DATA TO PROCESS

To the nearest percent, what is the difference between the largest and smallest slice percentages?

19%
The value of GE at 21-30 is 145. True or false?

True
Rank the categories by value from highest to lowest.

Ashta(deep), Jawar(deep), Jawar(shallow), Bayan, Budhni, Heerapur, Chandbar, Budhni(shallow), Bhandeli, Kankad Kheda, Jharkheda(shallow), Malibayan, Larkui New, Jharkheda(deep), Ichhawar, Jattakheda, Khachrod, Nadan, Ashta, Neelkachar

* * *

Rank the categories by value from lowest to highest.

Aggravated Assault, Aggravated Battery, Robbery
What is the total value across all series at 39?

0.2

WHAT IS REQUIRED
Replace "value" with "amount" in the data, starting with the line that contains "To the nearest" and going through the line that contains "Nadan, Ashta, Neelkachar". Return only those lines, leaving everything else in them unchanged.

THE COMPLETED TASK
To the nearest percent, what is the difference between the largest and smallest slice percentages?

19%
The amount of GE at 21-30 is 145. True or false?

True
Rank the categories by amount from highest to lowest.

Ashta(deep), Jawar(deep), Jawar(shallow), Bayan, Budhni, Heerapur, Chandbar, Budhni(shallow), Bhandeli, Kankad Kheda, Jharkheda(shallow), Malibayan, Larkui New, Jharkheda(deep), Ichhawar, Jattakheda, Khachrod, Nadan, Ashta, Neelkachar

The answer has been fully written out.